I will urge readers to withhold their opinion about these individuals, particularly based on what they are hearing and reading in the media. It is nonsense. The individuals should not have been arrested and in any civilised democracy (which India is not) this would not have happened because civilised democracies have functioning judiciaries that protect the rights of citizens. They are not enthusiastic about rubber-stamping whatever the state produces before them that violates our rights. I accept that in the current instance it is also the judiciary itself that has revealed the problems within it. I do not mean the Supreme Court, but Delhi high court. A two-judge bench was looking at the arrest and transit remand of one of the five individuals, Gautam Navlakha. This court’s order on the matter, dictated by Justice S. Muralidhar, is a remarkable document and must be read by all citizens. It is 10 pages of clarity, precision and elegance.

It tells the following story:
On August 28, Gautam Navlakha was arrested from Delhi. The police did not have a search warrant and were not allowed to enter his house. They went back and returned with a warrant.

The basis of the case was an FIR filed about an event held on December 31, 2017. Gautam was not named in that FIR. He says he was not even present at the meeting. The charge of Unlawful Activities Prevention Act (which is the law the government uses against terrorism) was not originally mentioned in the original FIR. It only had sections related to promoting disharmony. After his arrest, Gautam had to be taken to Pune. The chief metropolitan magistrate (CMM) of Saket in Delhi, Manish Khurana, allowed transit remand to take him to Pune. The transit remand application was made in Hindi. However, the documents that were produced before the magistrate were mostly in Marathi.

The Delhi high court said: “It is not possible to make out from these documents what precisely the case against the petitioner is.” The question we as citizens should ask is: then why was permission for the transit remand given by the magistrate?

The high court ordered that the case would be heard the following day, and that the documents that were shown to the magistrate should be translated from Marathi. Meanwhile, Gautam was to be taken back to the place where the police had picked him up from.

In the morning, the advocate for the police said that the translation was taking more time and the court gave till afternoon.

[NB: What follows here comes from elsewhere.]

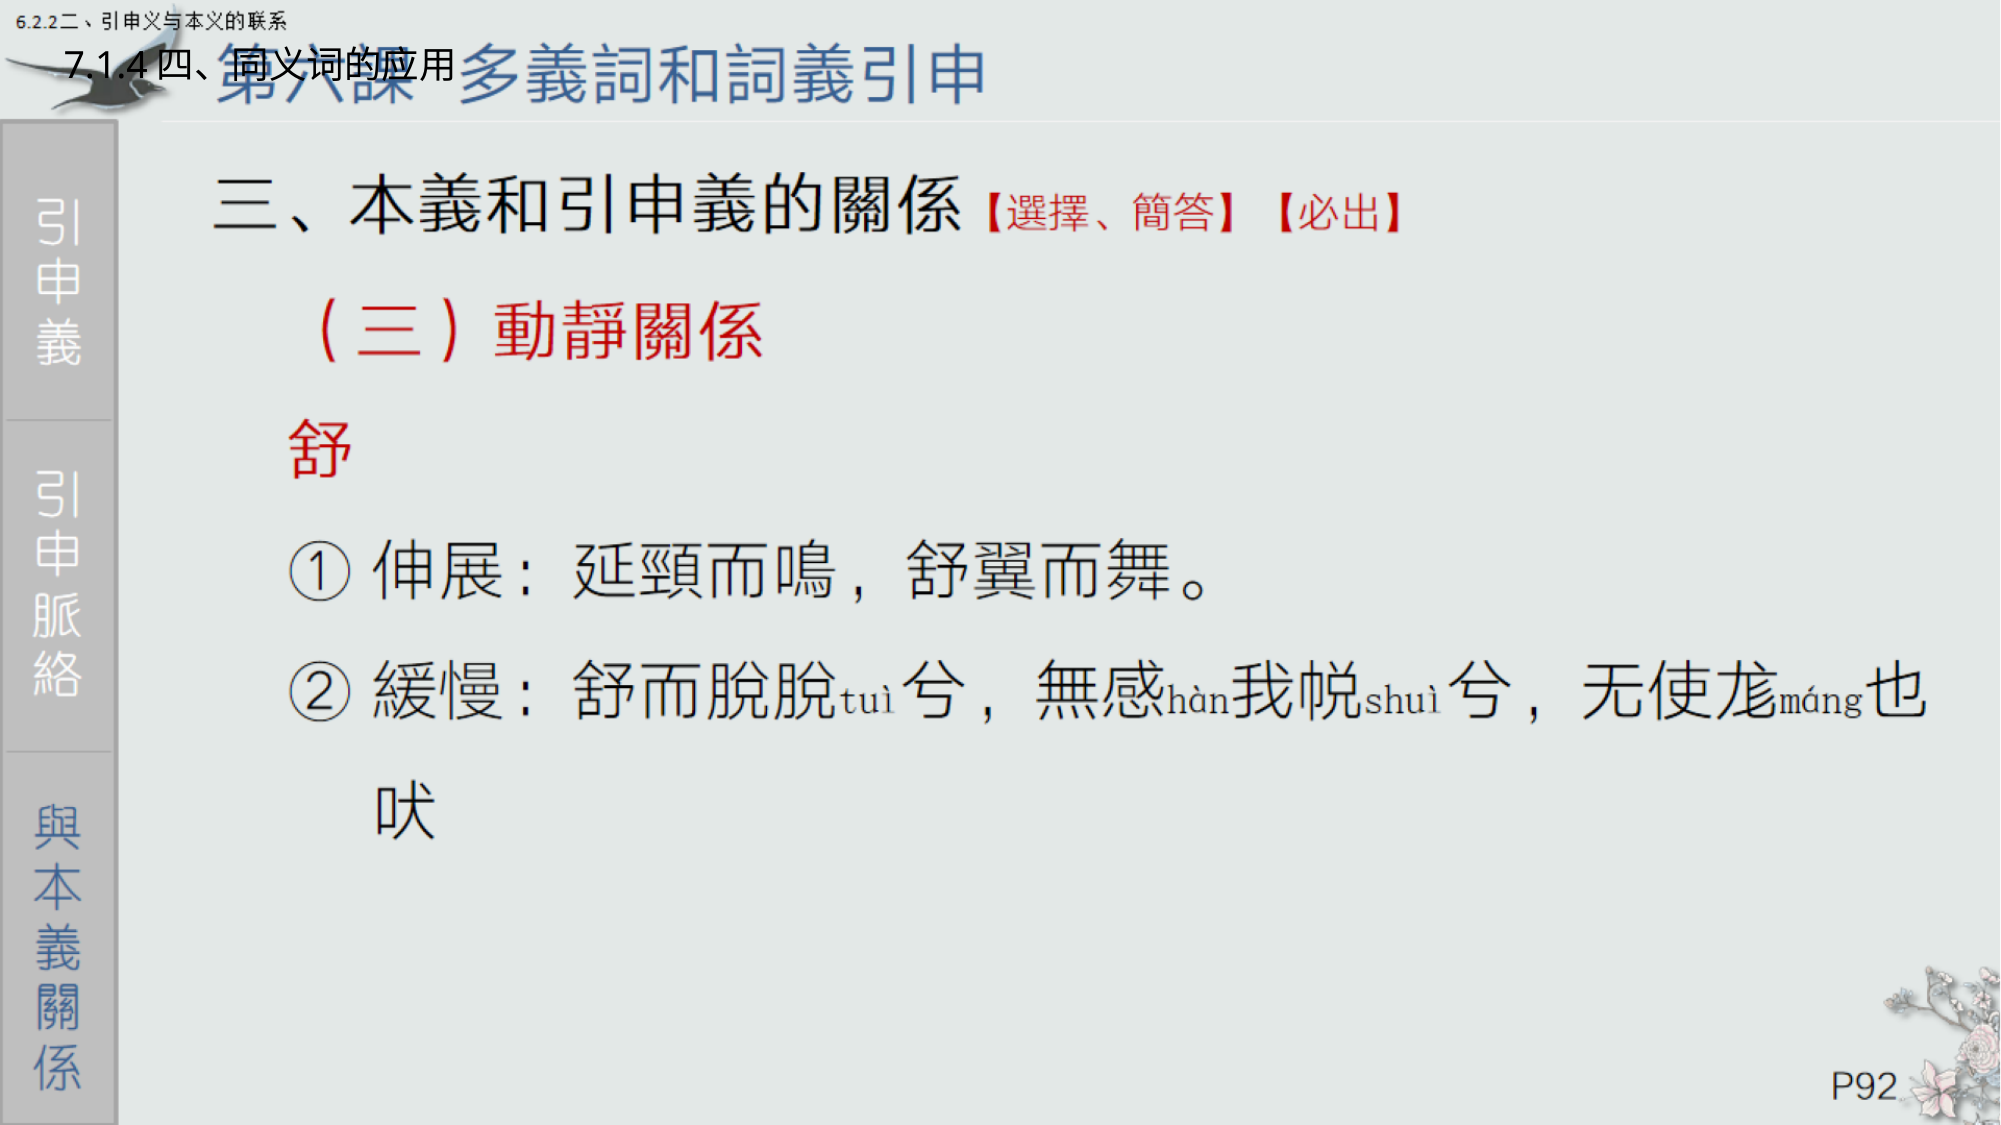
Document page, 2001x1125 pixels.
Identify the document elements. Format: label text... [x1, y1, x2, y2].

text_box 7.1.4四、同义词的应用 [48, 33, 472, 94]
picture [0, 0, 2001, 1125]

At 2.15 pm, the court was shown a few pages, including the FIR translated into English but with much of the material still in Marathi.

The police lawyer asked for still more time, which the court did not give.

The court then said that it was “concerned with the legality of the arrest” and “legality of transit remand passed by the learned CMM”. It said the FIR did not mention Gautam, so what evidence was produced before the CMM? It asked the Maharashtra police officers present this question: “whether at any time during the proceedings before the learned CMM, the learned CMM asked to see the case diary in which purportedly the relevant material concerning the involvement of the petitioner is contained.”

The policemen said no. It was revealed that the case diary is also in Marathi. The police lawyer then said that Gautam could apply for regular bail so there was real problem. To this high court pointed out that under UAPA “it would be extremely difficult” to get regular bail “till at least the time of filing of the chargesheet.”

It was at this stage, on the 29th, that the police lawyer said that the Supreme Court had intervened. The high court then said it would no longer be appropriate for it to continue hearing about the validity of the transit remand.

As we now know, the Supreme Court is to hear this again on September 6. Many of us will be watching what it does with great interest.